> [Source passage]

February 20, 2011

The Entourage

The awesomest thing (read: worst fucking thing imaginable) about weddings is, it makes even the simplest of tasks needlessly complicated.  You know who your friends are.  Of course you do.  We all do.  Or think we do, until we have to select our wedding parties.  Then, for some reason, it's all up in the air.

I hear about brides who have to narrow down 18 possible choices to 9, or who need help deciding which of two girls is the more appropriate choice.  I have difficulty understanding this, but I won't judge, because I have no sisters and it's my own fault that I don't have more friends.  I think it's a little nuts that brides don't just know who they're close to, or that anyone would want 136 people in their wedding party, but to each their own.  Apparently, there's also a possibility of being turned down by your would-be bridesmaids.  This had not occurred to me.  "You are one of my closest friends and I can't imagine getting married without your support, will you stand with me on my wedding day?" ... "No thanks".  The horror. Sometimes your family forces you to choose other family members that you wouldn't otherwise have considered, and often you also feel obligated to include members of your new family-in-law, just to be nice.  Lucky for me my fiancé is an only child, and none of that will come into play.  And of course (as all things wedding-related), these decisions must be made with the utmost care and foresight - because now you're stuck with them.  It doesn't matter what your expectations were, or how their plans match up (or don't) with yours, you can't fire a bridesmaid.  Firing bridesmaids ends friendships.  But after all these obstacles and decisions, eventually the maids are chosen and then the "fun" begins.

I have never been a bridesmaid.  Bridesmaids to me are just a smiling group of girls that wear the same outfit and hold the bride's dress while she pees.  A position of honour, meant only to showcase special people on a special day, and to make the bride feel like she's got some serious support.  As it turns out, I was wrong.  (Imagine my surprise).

> [Work request 1]
Translate this sentence from the wedding-party post into Spanish: "Firing bridesmaids ends friendships."
> [Work request 2]
Please sum up the wedding-party post in two sentences.
> [Work request 3]
Pick up the wedding-party post from where it stops and keep writing in the same voice.

> [Record excerpts]

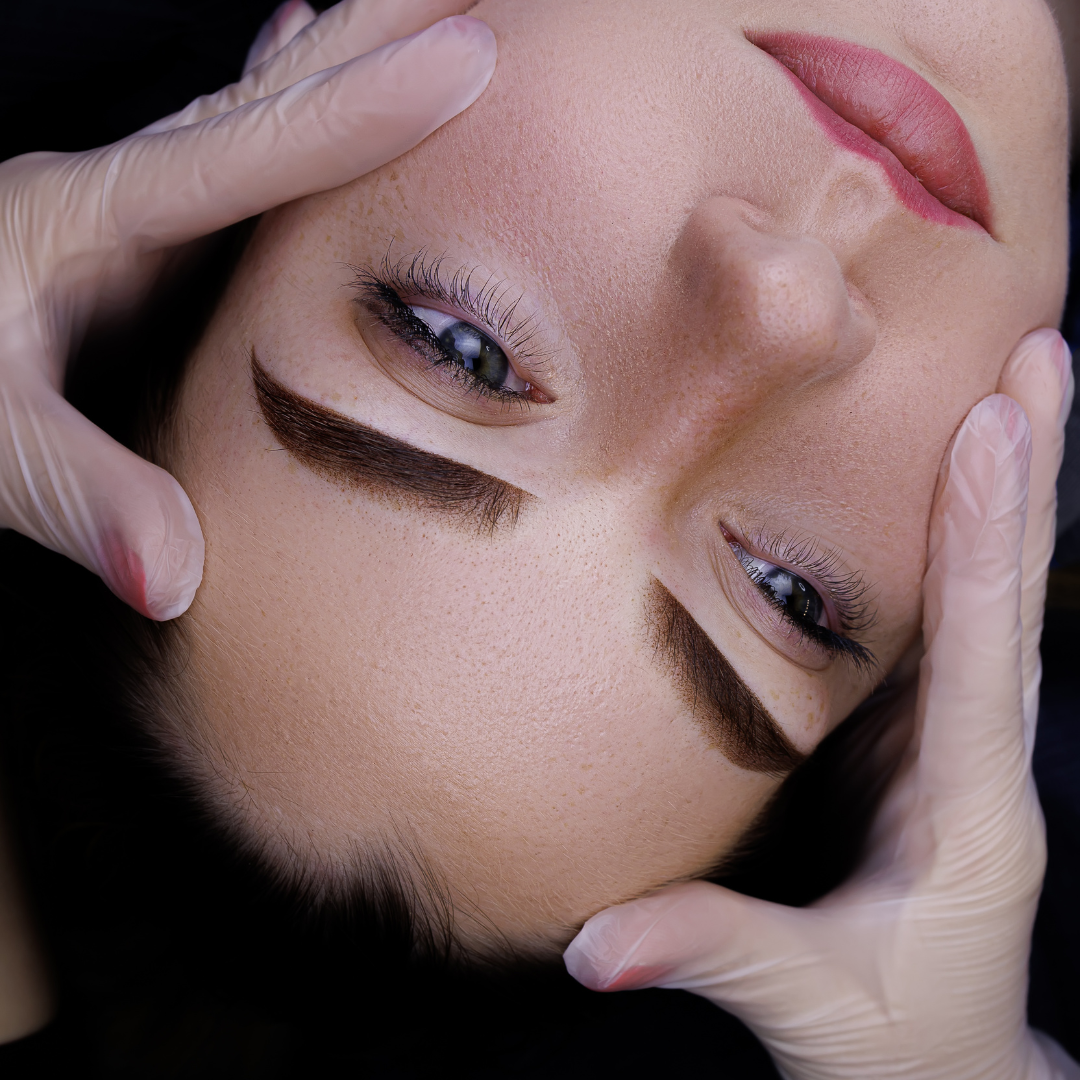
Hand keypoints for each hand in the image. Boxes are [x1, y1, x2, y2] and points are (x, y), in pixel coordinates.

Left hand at [0, 0, 495, 619]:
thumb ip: (82, 497)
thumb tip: (176, 571)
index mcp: (92, 224)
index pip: (249, 155)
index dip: (363, 111)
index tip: (465, 61)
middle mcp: (126, 197)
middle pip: (274, 98)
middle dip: (382, 39)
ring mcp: (141, 211)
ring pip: (267, 113)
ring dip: (356, 61)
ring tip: (436, 17)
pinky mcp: (149, 238)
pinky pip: (240, 154)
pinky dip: (292, 99)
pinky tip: (308, 48)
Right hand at [564, 328, 1078, 1079]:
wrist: (946, 1071)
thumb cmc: (893, 1039)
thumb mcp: (806, 1001)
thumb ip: (707, 952)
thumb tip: (593, 944)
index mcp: (971, 814)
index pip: (982, 653)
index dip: (979, 537)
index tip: (989, 426)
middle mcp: (979, 760)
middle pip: (1013, 596)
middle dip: (1027, 474)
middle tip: (1041, 356)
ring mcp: (956, 743)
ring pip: (990, 595)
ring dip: (1000, 488)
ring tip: (1013, 381)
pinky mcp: (921, 741)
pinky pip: (948, 621)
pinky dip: (953, 538)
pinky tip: (938, 481)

> [Written answer 1]
Despedir a las damas de honor acaba con las amistades.

> [Written answer 2]
Choosing a wedding party turns out to be needlessly complicated, since brides may have to narrow down many candidates, risk being turned down, feel obligated to include family members, and live with their choices because a bridesmaid can't be fired. The writer, who has never been a bridesmaid, had seen the role as a position of honor meant to showcase special people and show the bride support, but admits being wrong.

> [Written answer 3]
Apparently, being a bride makes a lot of things okay.  Like slavery, for example.  I pulled this little gem off the internet and noted a few of my favourites:

Attend the ceremony rehearsal and rehearsal dinner. (Keep abreast of all prewedding parties, and go to as many as possible.)  Keep abreast of all prewedding parties.  All of them. Part of your job description is to maintain complete symbiosis with my social calendar.  Actually, it might just be easier if we sync our electronic calendars so it will be impossible for you to miss anything.  Lord knows a bride can't go anywhere without 10 tulle-wrapped clones trailing behind her.  

Help to plan, cohost, and pay for the bridal shower and bachelorette party with other bridesmaids. I guess this isn't included in the previous one?  Interesting.  Now I have a whole bunch of NEW questions about what they meant by "prewedding parties".

Scout out bridesmaid dresses, shoes, jewelry, and other wedding accessories. Pay for the entire ensemble.  I did not know this.  One of the pitfalls of never being a bridesmaid, I guess.  It might just be me, but I can't imagine asking my best friends to be with me on the happiest day of my life, and then expecting them to pay me for the honour.  "I'm getting married, you're one of the most important people in my life and I can't imagine doing this without you by my side.  Would you do me the honour of standing with me on my wedding day?  PS: You now owe me $1,000."  A position of honour no more!  Being a bridesmaid is a job.  A job they have to pay me to do.  I am so disillusioned right now.
Accompany the bride on visits to the restroom, if asked.  Holy shit, I got one right!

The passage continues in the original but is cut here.